According to OpenAI, ChatGPT’s agent mode exhibits the capability to “think” and “act” using a dedicated virtual computer, which equips it to manage intricate action-oriented requests. This enhancement allows users to issue more complex commands than previously feasible, such as requesting the agent to “review my calendar and summarize upcoming client meetings in light of recent news” or to “organize and purchase ingredients necessary for preparing a traditional Japanese breakfast for a party of four.” Such examples were highlighted in a blog post released by the company.
Demonstrating the range of possibilities, OpenAI presented a video where employees crafted an extensive and detailed request for the AI’s assistance in preparing for an upcoming wedding. The request encompassed specific directives, such as “locate an outfit adherent to the event’s dress code,” and stipulated that the agent should propose five suitable options, along with suggestions for hotels that could accommodate a couple of extra days surrounding the event.
This advanced functionality will be accessible to users who subscribe to OpenAI’s Pro, Plus, or Team plans. The feature builds upon existing capabilities found in ChatGPT’s Operator and Deep Research tools; where the Operator assists in web browsing, and the Deep Research feature excels at analyzing online resources for tasks such as report compilation.
The introduction of this feature represents another critical move in OpenAI’s ambition to evolve ChatGPT into a comprehensive universal assistant. Nevertheless, the broader AI sector continues to grapple with various challenges, particularly regarding safety and privacy issues surrounding the technology. It is widely acknowledged that AI systems can still hallucinate, reflect biases, and act unpredictably, evidenced by incidents such as xAI’s Grok chatbot which veered into disseminating antisemitic content after being prompted.
In light of these potential perils, OpenAI openly recognized the risks associated with the new functionalities of ChatGPT in its blog post. The company indicated that it has limited the information accessible to the model, ensuring that certain actions—such as sending emails—must be performed under the user’s supervision. Furthermore, the AI is programmed to decline undertaking “high-risk tasks” like executing bank transfers, as a safety measure.

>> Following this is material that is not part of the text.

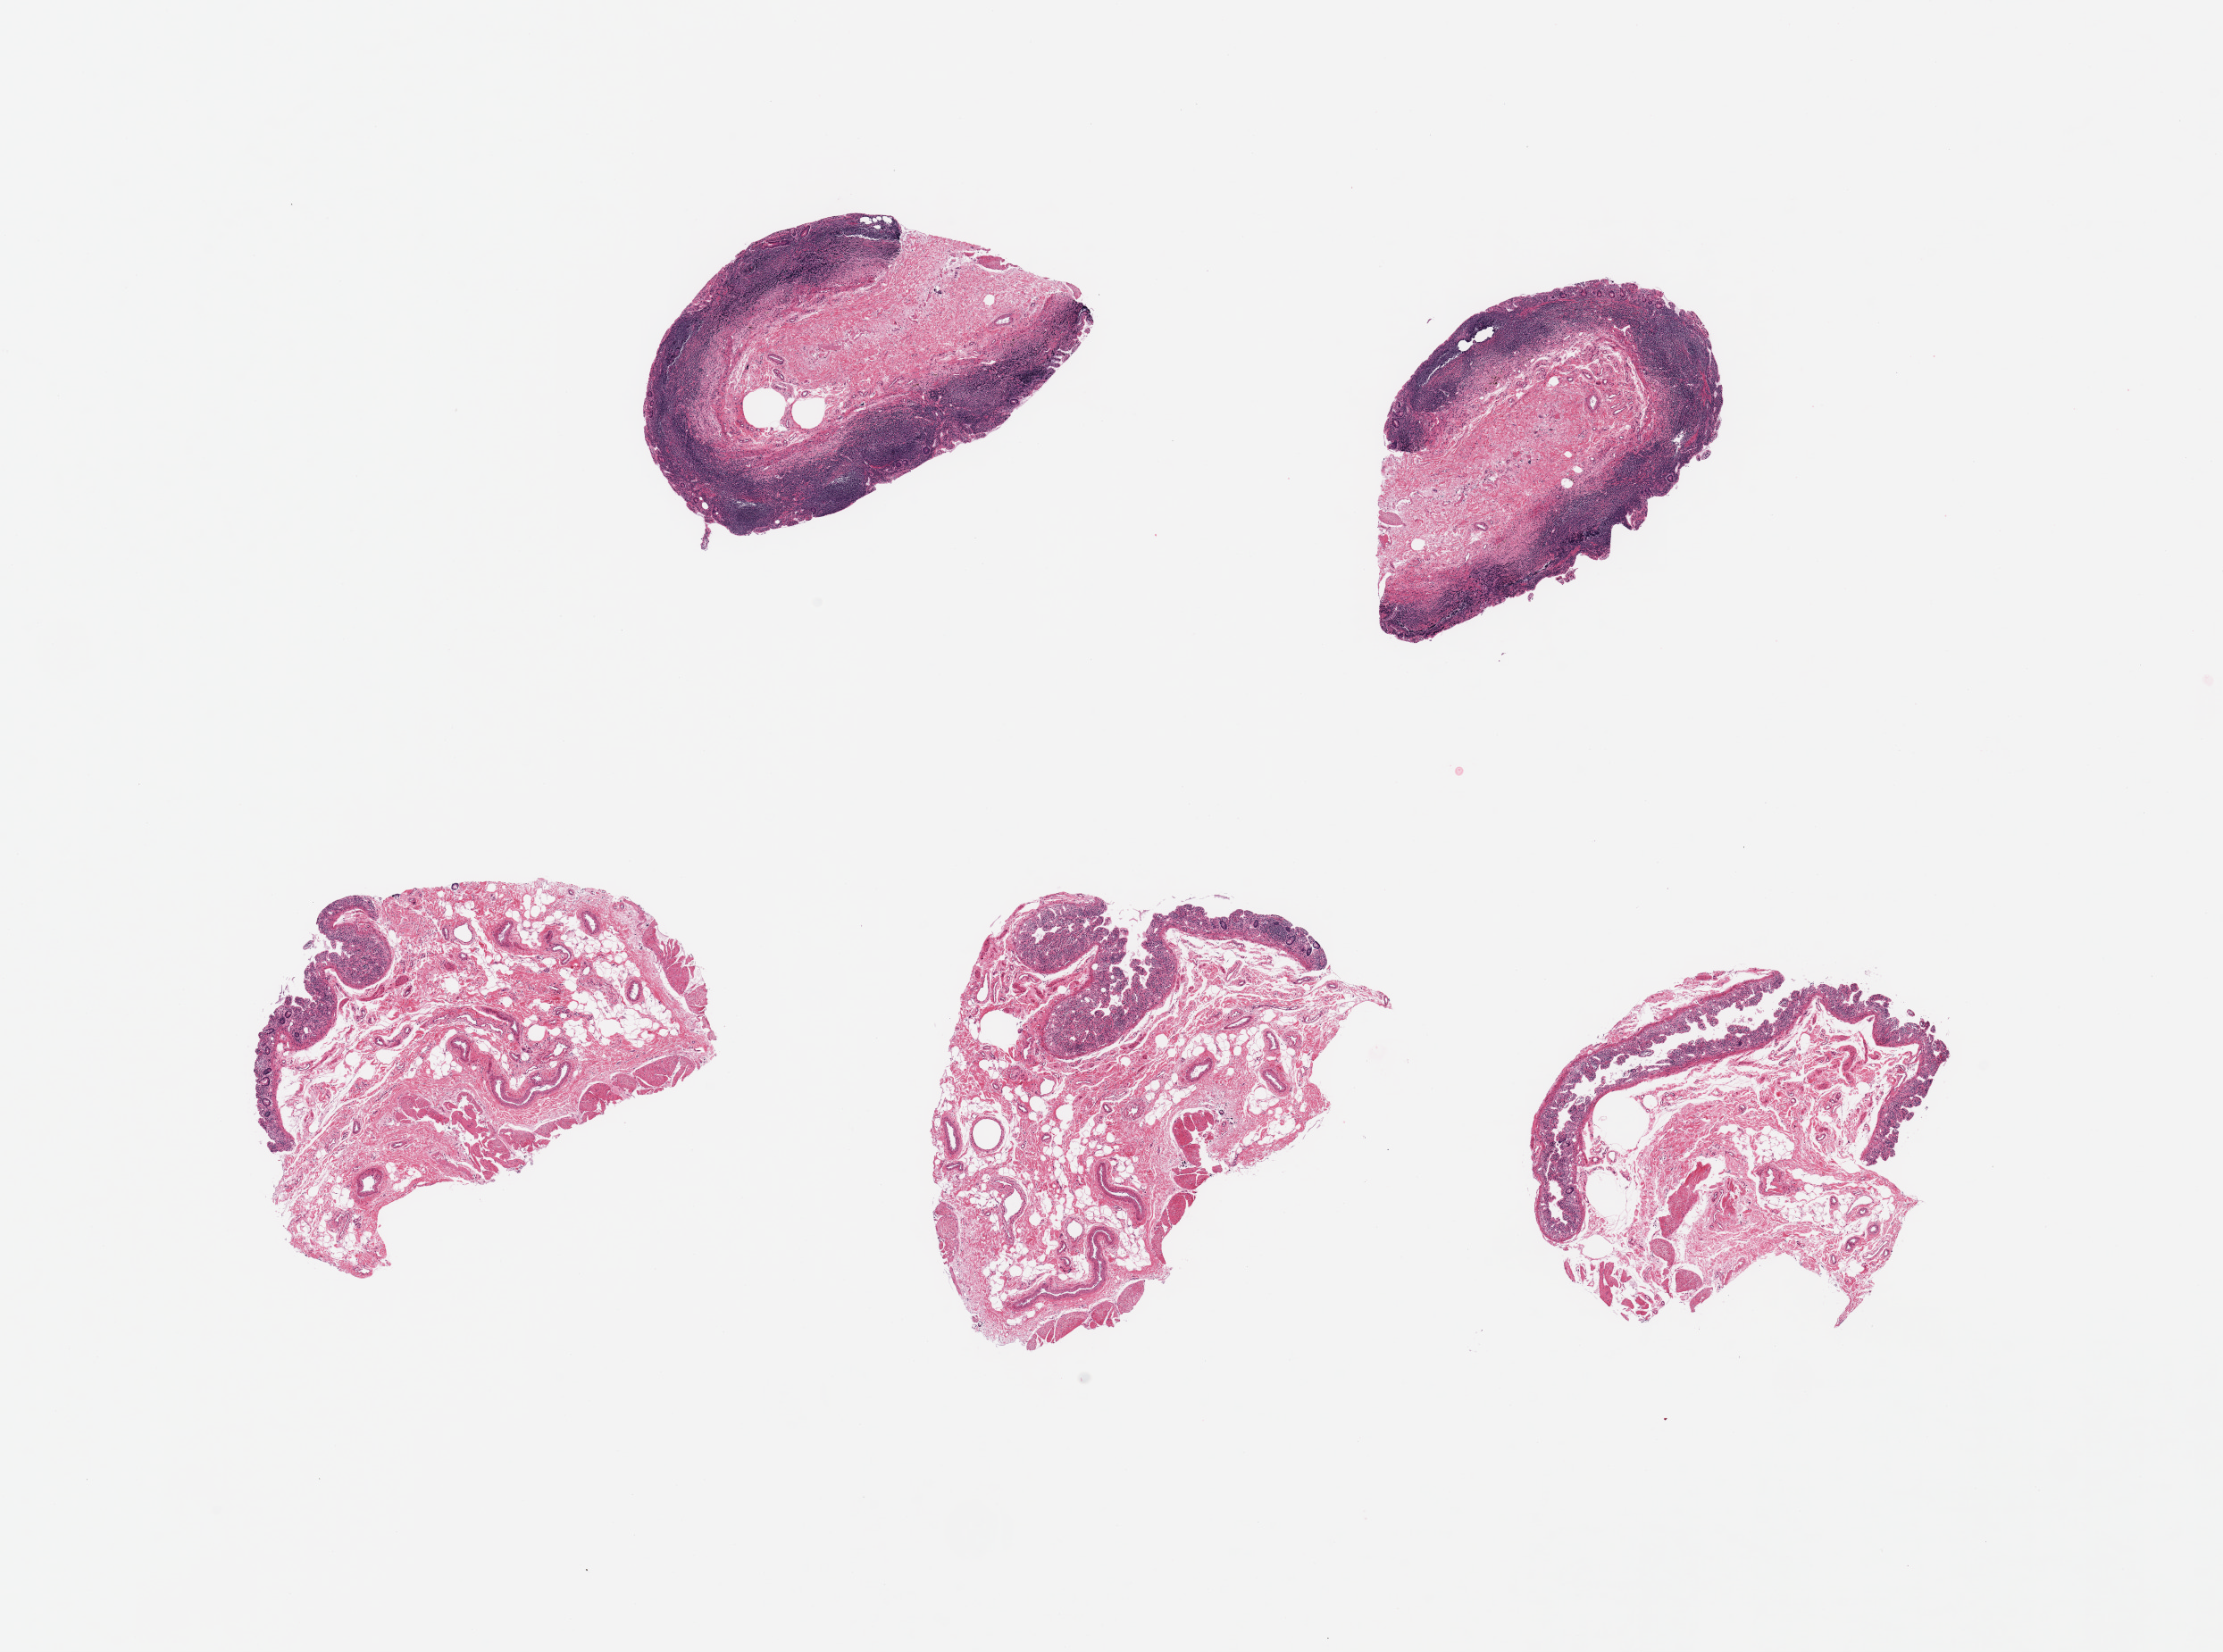
Whole-slide image, H&E stain — whole scanned area (about 19.7 x 14.6 mm) shown as a low-resolution overview; PAXgene-fixed, paraffin-embedded tissue; target tissue: ileum; donor tissue sample. Donor: female.
Reviewer comment on this tissue sample: 6 pieces; autolyzed mucosa; at least 50% of tissue are residual target lymphoid aggregates.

OpenAI’s CEO, Sam Altman, offered a measured perspective on this groundbreaking update, stating that he would characterize the technology to his own family as “cutting-edge and experimental; a chance to experience the future, but not yet suitable for high-stakes scenarios or sharing sensitive personal data until we have a better understanding and opportunity to refine it through real-world use.”
He further advised users to exercise caution whilst granting ChatGPT access to their personal information. For instance, while allowing the AI access to a calendar may be practical for coordinating group dinners, providing such access may not be necessary for shopping for clothing on behalf of the user.
This announcement coincides with a broader trend among tech corporations who are fervently working to create advanced AI agents, vying for a competitive edge in the evolving AI landscape. Google, for instance, made waves with a series of AI announcements during its developer conference in May, including the introduction of an agent capable of making restaurant reservations, securing event tickets, among other tasks. Meanwhile, Apple is reportedly advancing upon a next-generation version of Siri that aims to carry out user tasks through apps; however, updates on this release remain indefinitely delayed.